This story first appeared in the SERC quarterly Newsletter Spring 2007

Sun Bleaching the Marshes

In the marshy tributaries of the Chesapeake Bay colored dissolved organic material, such as the tannin from fallen leaves is a major reservoir of organic carbon. CDOM, as it’s called, plays a central role in aquatic ecosystems, affecting carbon budgets, nutrient availability and ecosystem productivity. As such an influential component of the system, it’s a major focus of researchers in the Photobiology lab.

A recent paper by Maria Tzortziou, Patrick Neale and Chris Osburn published in Photochemistry and Photobiology examines how exposure to sunlight changes the properties of colored dissolved organic matter (CDOM) in the waters of the Chesapeake Bay.

CDOM absorbs sunlight in the visible and UV spectral regions, preventing the sun’s rays from reaching the plants and animals below. That can be a good thing, because it absorbs a lot of the harmful UVB radiation and acts as a natural sunscreen for marine organisms. Under certain conditions, solar radiation can change the chemical composition of CDOM and affect its optical properties, something the scientists call photo-degradation and photo-bleaching.

These chemical alterations can result in the release of important trace gases such as Carbon monoxide, carbon dioxide and others. Photo-degradation can also transform CDOM into unstable forms of carbon carbonyl compounds that are readily available for consumption by microbial communities. This in turn affects microbial activity in the water and the cycling of carbon in coastal ecosystems.

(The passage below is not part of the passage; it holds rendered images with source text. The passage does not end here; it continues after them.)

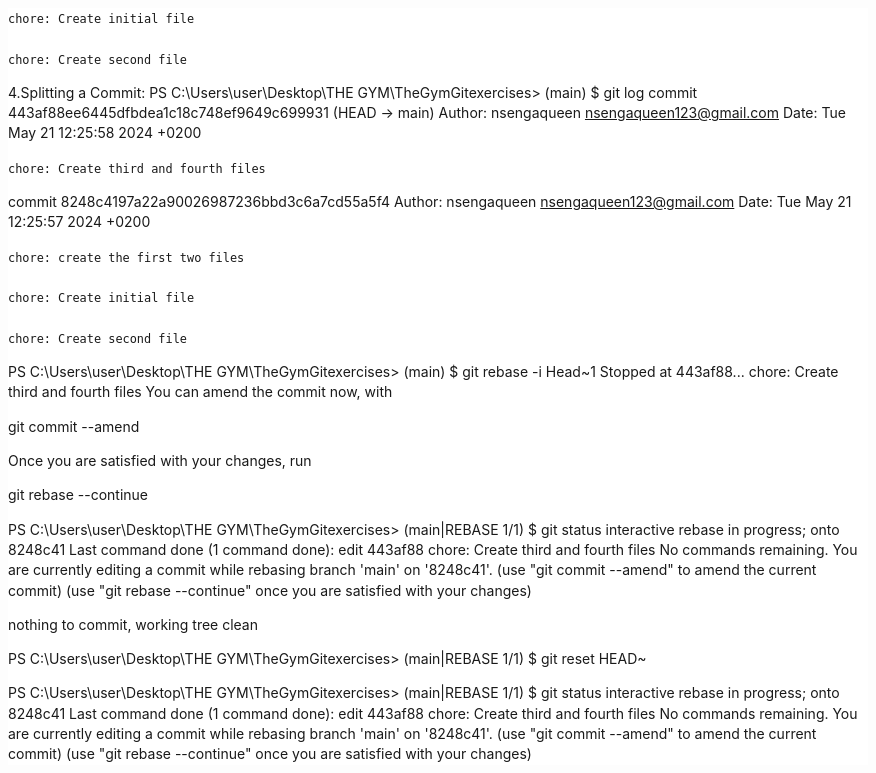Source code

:     chore: Create initial file

    chore: Create second file

 4.Splitting a Commit:
 PS C:\Users\user\Desktop\THE GYM\TheGymGitexercises> (main)
$ git log
commit 443af88ee6445dfbdea1c18c748ef9649c699931 (HEAD -> main)
Author: nsengaqueen <nsengaqueen123@gmail.com>
Date:   Tue May 21 12:25:58 2024 +0200

    chore: Create third and fourth files

commit 8248c4197a22a90026987236bbd3c6a7cd55a5f4
Author: nsengaqueen <nsengaqueen123@gmail.com>
Date:   Tue May 21 12:25:57 2024 +0200

    chore: create the first two files

    chore: Create initial file

    chore: Create second file

PS C:\Users\user\Desktop\THE GYM\TheGymGitexercises> (main)
$ git rebase -i Head~1
Stopped at 443af88...  chore: Create third and fourth files
You can amend the commit now, with

  git commit --amend

Once you are satisfied with your changes, run

  git rebase --continue

PS C:\Users\user\Desktop\THE GYM\TheGymGitexercises> (main|REBASE 1/1)
$ git status
interactive rebase in progress; onto 8248c41
Last command done (1 command done):
   edit 443af88 chore: Create third and fourth files
No commands remaining.
You are currently editing a commit while rebasing branch 'main' on '8248c41'.
  (use "git commit --amend" to amend the current commit)
  (use "git rebase --continue" once you are satisfied with your changes)

nothing to commit, working tree clean

PS C:\Users\user\Desktop\THE GYM\TheGymGitexercises> (main|REBASE 1/1)
$ git reset HEAD~

PS C:\Users\user\Desktop\THE GYM\TheGymGitexercises> (main|REBASE 1/1)
$ git status
interactive rebase in progress; onto 8248c41
Last command done (1 command done):
   edit 443af88 chore: Create third and fourth files
No commands remaining.
You are currently editing a commit while rebasing branch 'main' on '8248c41'.
  (use "git commit --amend" to amend the current commit)
  (use "git rebase --continue" once you are satisfied with your changes)

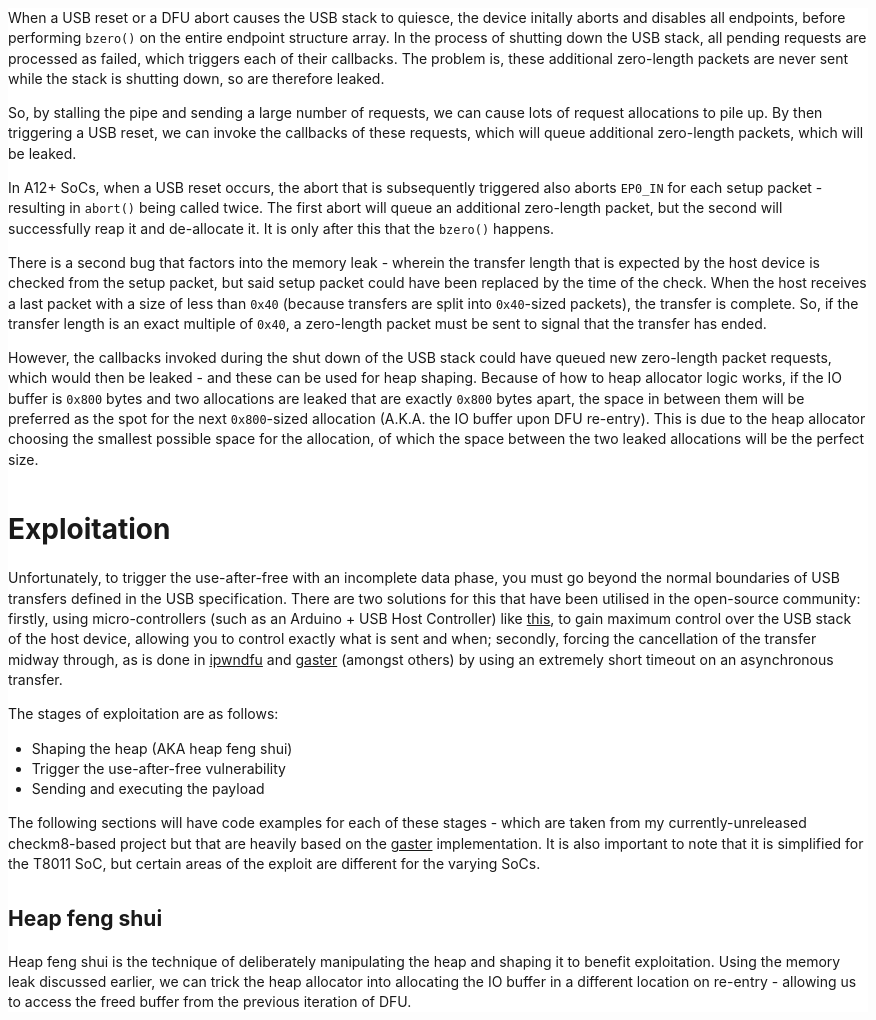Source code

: When a USB reset or a DFU abort causes the USB stack to quiesce, the device initally aborts and disables all endpoints, before performing `bzero()` on the entire endpoint structure array. In the process of shutting down the USB stack, all pending requests are processed as failed, which triggers each of their callbacks. The problem is, these additional zero-length packets are never sent while the stack is shutting down, so are therefore leaked.

So, by stalling the pipe and sending a large number of requests, we can cause lots of request allocations to pile up. By then triggering a USB reset, we can invoke the callbacks of these requests, which will queue additional zero-length packets, which will be leaked.

In A12+ SoCs, when a USB reset occurs, the abort that is subsequently triggered also aborts `EP0_IN` for each setup packet - resulting in `abort()` being called twice. The first abort will queue an additional zero-length packet, but the second will successfully reap it and de-allocate it. It is only after this that the `bzero()` happens.

There is a second bug that factors into the memory leak - wherein the transfer length that is expected by the host device is checked from the setup packet, but said setup packet could have been replaced by the time of the check. When the host receives a last packet with a size of less than `0x40` (because transfers are split into `0x40`-sized packets), the transfer is complete. So, if the transfer length is an exact multiple of `0x40`, a zero-length packet must be sent to signal that the transfer has ended.

However, the callbacks invoked during the shut down of the USB stack could have queued new zero-length packet requests, which would then be leaked - and these can be used for heap shaping. Because of how to heap allocator logic works, if the IO buffer is `0x800` bytes and two allocations are leaked that are exactly `0x800` bytes apart, the space in between them will be preferred as the spot for the next `0x800`-sized allocation (A.K.A. the IO buffer upon DFU re-entry). This is due to the heap allocator choosing the smallest possible space for the allocation, of which the space between the two leaked allocations will be the perfect size.

# Exploitation
Unfortunately, to trigger the use-after-free with an incomplete data phase, you must go beyond the normal boundaries of USB transfers defined in the USB specification. There are two solutions for this that have been utilised in the open-source community: firstly, using micro-controllers (such as an Arduino + USB Host Controller) like [this](https://github.com/a1exdandy/checkm8-a5), to gain maximum control over the USB stack of the host device, allowing you to control exactly what is sent and when; secondly, forcing the cancellation of the transfer midway through, as is done in [ipwndfu](https://github.com/aXi0mX/ipwndfu) and [gaster](https://github.com/0x7FF/gaster) (amongst others) by using an extremely short timeout on an asynchronous transfer.

The stages of exploitation are as follows:
* Shaping the heap (AKA heap feng shui)
* Trigger the use-after-free vulnerability
* Sending and executing the payload

The following sections will have code examples for each of these stages - which are taken from my currently-unreleased checkm8-based project but that are heavily based on the [gaster](https://github.com/0x7FF/gaster) implementation. It is also important to note that it is simplified for the T8011 SoC, but certain areas of the exploit are different for the varying SoCs.

## Heap feng shui
Heap feng shui is the technique of deliberately manipulating the heap and shaping it to benefit exploitation. Using the memory leak discussed earlier, we can trick the heap allocator into allocating the IO buffer in a different location on re-entry - allowing us to access the freed buffer from the previous iteration of DFU.
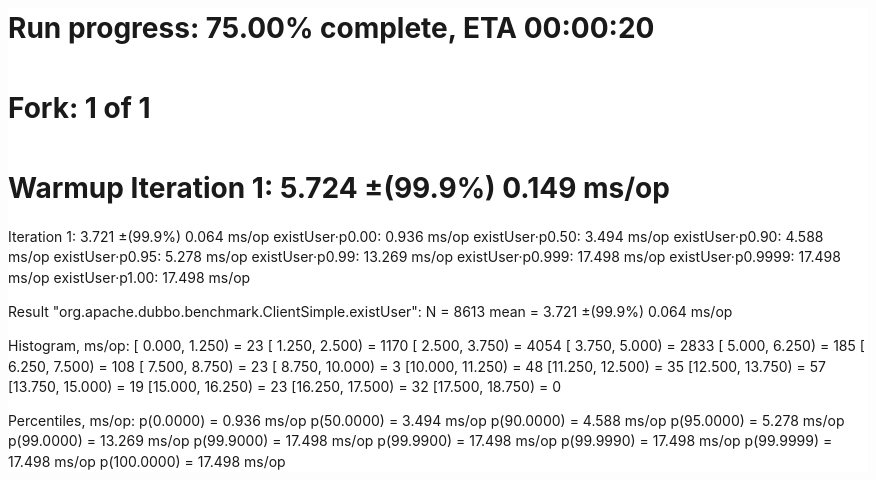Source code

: # Run progress: 75.00% complete, ETA 00:00:20
# Fork: 1 of 1
# Warmup Iteration   1: 5.724 ±(99.9%) 0.149 ms/op
Iteration   1: 3.721 ±(99.9%) 0.064 ms/op
                 existUser·p0.00:   0.936 ms/op
                 existUser·p0.50:   3.494 ms/op
                 existUser·p0.90:   4.588 ms/op
                 existUser·p0.95:   5.278 ms/op
                 existUser·p0.99:   13.269 ms/op
                 existUser·p0.999:  17.498 ms/op
                 existUser·p0.9999: 17.498 ms/op
                 existUser·p1.00:   17.498 ms/op



Result "org.apache.dubbo.benchmark.ClientSimple.existUser":
  N = 8613
  mean =      3.721 ±(99.9%) 0.064 ms/op

  Histogram, ms/op:
    [ 0.000,  1.250) = 23 
    [ 1.250,  2.500) = 1170 
    [ 2.500,  3.750) = 4054 
    [ 3.750,  5.000) = 2833 
    [ 5.000,  6.250) = 185 
    [ 6.250,  7.500) = 108 
    [ 7.500,  8.750) = 23 
    [ 8.750, 10.000) = 3 
    [10.000, 11.250) = 48 
    [11.250, 12.500) = 35 
    [12.500, 13.750) = 57 
    [13.750, 15.000) = 19 
    [15.000, 16.250) = 23 
    [16.250, 17.500) = 32 
    [17.500, 18.750) = 0 

  Percentiles, ms/op:
      p(0.0000) =      0.936 ms/op
     p(50.0000) =      3.494 ms/op
     p(90.0000) =      4.588 ms/op
     p(95.0000) =      5.278 ms/op
     p(99.0000) =     13.269 ms/op
     p(99.9000) =     17.498 ms/op
     p(99.9900) =     17.498 ms/op
     p(99.9990) =     17.498 ms/op
     p(99.9999) =     17.498 ms/op
    p(100.0000) =     17.498 ms/op

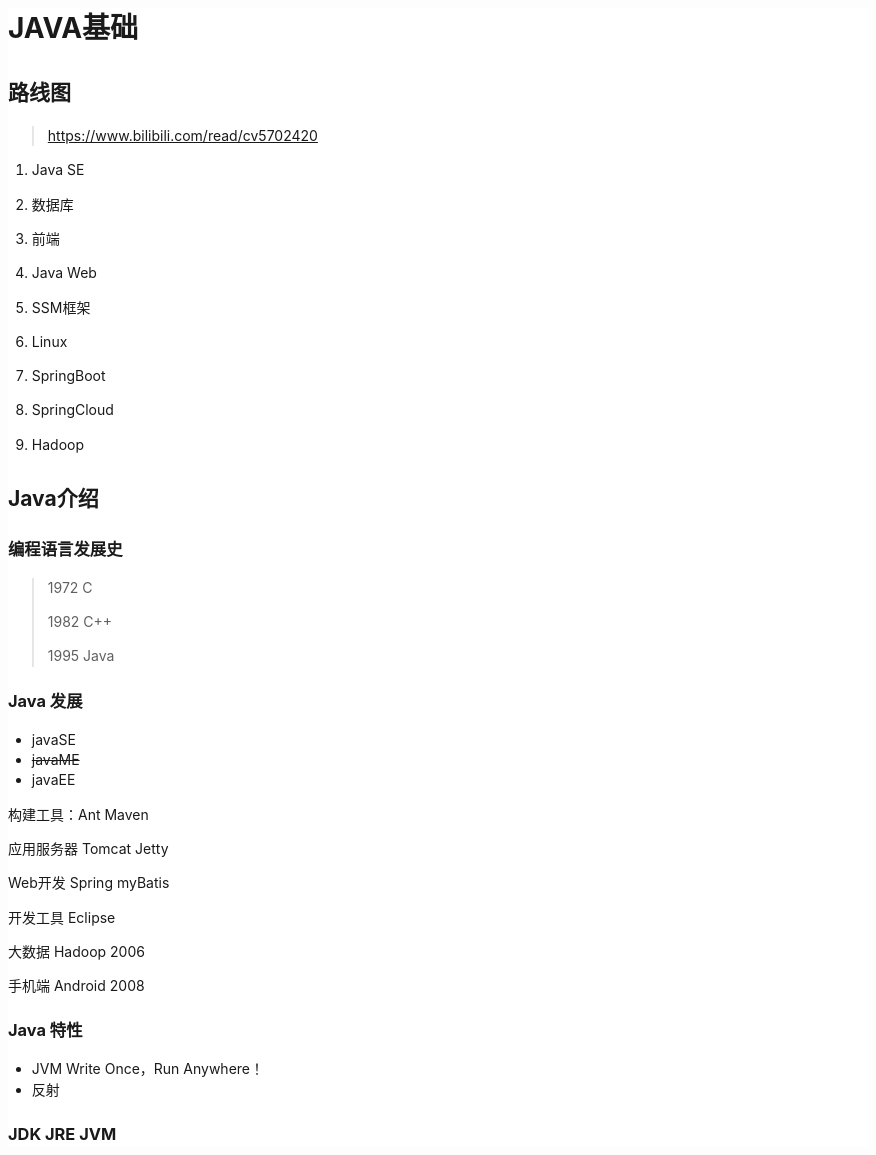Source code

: # JAVA基础

## 路线图
> https://www.bilibili.com/read/cv5702420

1. Java SE
2. 数据库
3. 前端
4. Java Web
5. SSM框架
6. Linux



1. SpringBoot
2. SpringCloud
3. Hadoop

## Java介绍

### 编程语言发展史

> 1972 C
>
> 1982 C++
>
> 1995 Java 

### Java 发展

+ javaSE
+ ~~javaME~~
+ javaEE

构建工具：Ant Maven

应用服务器 Tomcat Jetty

Web开发 Spring myBatis

开发工具 Eclipse

大数据 Hadoop 2006

手机端 Android 2008

### Java 特性

+ JVM Write Once，Run Anywhere！
+ 反射  

### JDK JRE JVM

The new study shows how CDOM samples from different sources in the Rhode River (marshes, watershed, mouth to the Chesapeake Bay) differ in their susceptibility to photochemical degradation.

According to Tzortziou, this work clears up some previous confusion about CDOM photo-bleaching and describes a new and relatively simple model for predicting the effects of solar exposure on CDOM.

“A model like this is needed for modeling water quality in the Chesapeake Bay and understanding carbon cycling/degradation in coastal waters,” she said.